__Data records__
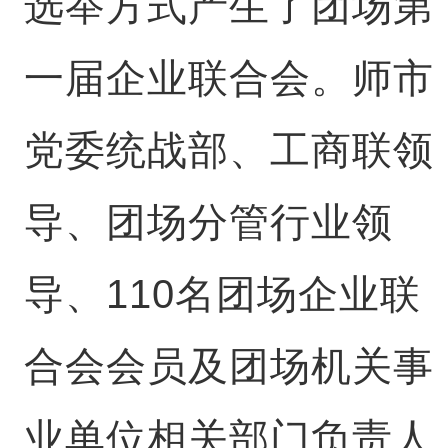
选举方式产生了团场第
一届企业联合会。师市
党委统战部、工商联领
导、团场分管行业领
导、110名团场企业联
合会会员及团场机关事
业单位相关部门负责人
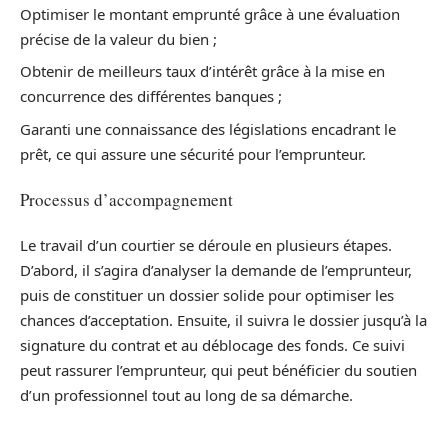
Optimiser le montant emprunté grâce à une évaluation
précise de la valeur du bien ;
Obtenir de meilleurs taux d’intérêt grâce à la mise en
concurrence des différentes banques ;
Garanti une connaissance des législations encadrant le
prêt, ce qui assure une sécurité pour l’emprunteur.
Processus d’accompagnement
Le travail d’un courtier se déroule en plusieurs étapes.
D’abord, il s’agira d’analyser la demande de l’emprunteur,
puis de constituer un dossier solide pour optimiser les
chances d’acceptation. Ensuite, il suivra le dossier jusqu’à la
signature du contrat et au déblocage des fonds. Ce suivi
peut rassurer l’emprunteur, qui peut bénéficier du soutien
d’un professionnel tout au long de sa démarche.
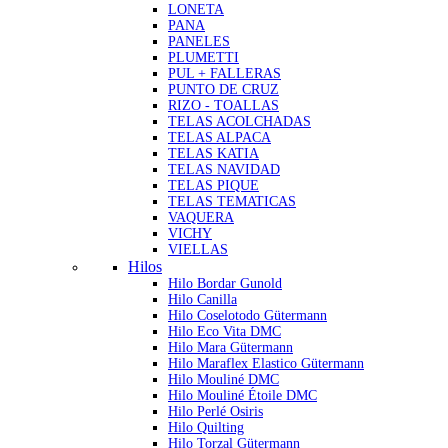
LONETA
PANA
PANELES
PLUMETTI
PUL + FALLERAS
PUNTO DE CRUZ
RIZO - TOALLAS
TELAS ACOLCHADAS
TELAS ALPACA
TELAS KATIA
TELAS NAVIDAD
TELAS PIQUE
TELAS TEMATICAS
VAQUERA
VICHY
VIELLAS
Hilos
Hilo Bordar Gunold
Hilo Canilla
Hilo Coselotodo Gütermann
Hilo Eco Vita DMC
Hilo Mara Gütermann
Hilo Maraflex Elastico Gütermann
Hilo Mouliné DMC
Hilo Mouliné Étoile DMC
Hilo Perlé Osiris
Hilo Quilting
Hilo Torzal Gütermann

==

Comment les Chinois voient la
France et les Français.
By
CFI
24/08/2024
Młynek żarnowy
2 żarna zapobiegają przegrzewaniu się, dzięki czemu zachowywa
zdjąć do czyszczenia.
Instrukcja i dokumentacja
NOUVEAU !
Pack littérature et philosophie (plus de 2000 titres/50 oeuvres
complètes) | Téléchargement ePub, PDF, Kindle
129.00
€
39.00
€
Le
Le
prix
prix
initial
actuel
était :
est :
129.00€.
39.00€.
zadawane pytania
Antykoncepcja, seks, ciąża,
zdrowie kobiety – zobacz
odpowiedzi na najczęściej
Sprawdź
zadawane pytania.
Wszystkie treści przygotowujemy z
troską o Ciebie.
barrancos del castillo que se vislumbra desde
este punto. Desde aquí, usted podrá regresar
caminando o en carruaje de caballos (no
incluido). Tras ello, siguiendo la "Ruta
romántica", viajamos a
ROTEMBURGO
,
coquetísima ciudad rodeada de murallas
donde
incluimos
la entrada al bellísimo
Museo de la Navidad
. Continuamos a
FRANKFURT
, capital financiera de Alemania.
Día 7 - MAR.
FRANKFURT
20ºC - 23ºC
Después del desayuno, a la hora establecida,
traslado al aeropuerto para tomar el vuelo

__What you should do__
Starting with the line above that holds "peut rassurer l’emprunteur, qui", restate each line word for word up to and including the line that holds "Hilo Torzal Gütermann". Drop the pictures.

__Result__
peut rassurer l’emprunteur, qui peut bénéficier du soutien
d’un professionnel tout au long de sa démarche.
LONETA
PANA
PANELES
PLUMETTI
PUL + FALLERAS
PUNTO DE CRUZ
RIZO - TOALLAS
TELAS ACOLCHADAS
TELAS ALPACA
TELAS KATIA
TELAS NAVIDAD
TELAS PIQUE
TELAS TEMATICAS
VAQUERA
VICHY
VIELLAS
Hilos
Hilo Bordar Gunold
Hilo Canilla
Hilo Coselotodo Gütermann
Hilo Eco Vita DMC
Hilo Mara Gütermann
Hilo Maraflex Elastico Gütermann
Hilo Mouliné DMC
Hilo Mouliné Étoile DMC
Hilo Perlé Osiris
Hilo Quilting
Hilo Torzal Gütermann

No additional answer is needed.